ASSIGNMENT: Transcribe all of the entries below exactly. Leave out the pictures.

SOURCE DATA:
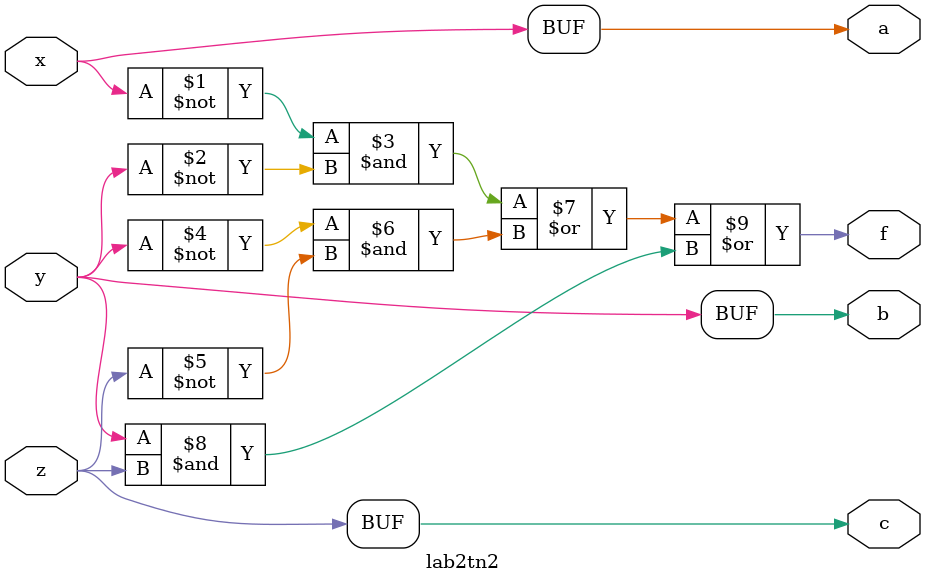
<source format=sv>
module lab2tn2(
  input x,y,z,
  output f,a,b,c
);
  assign f = (~x&~y)|(~y&~z)|(y&z);
  assign a = x;
  assign b = y;
  assign c = z;
  
endmodule

</source>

SOLUTION TO THIS PROBLEM:
<source format=sv>
module lab2tn2(
  input x,y,z,
  output f,a,b,c
);
  assign f = (~x&~y)|(~y&~z)|(y&z);
  assign a = x;
  assign b = y;
  assign c = z;
  
endmodule

</source>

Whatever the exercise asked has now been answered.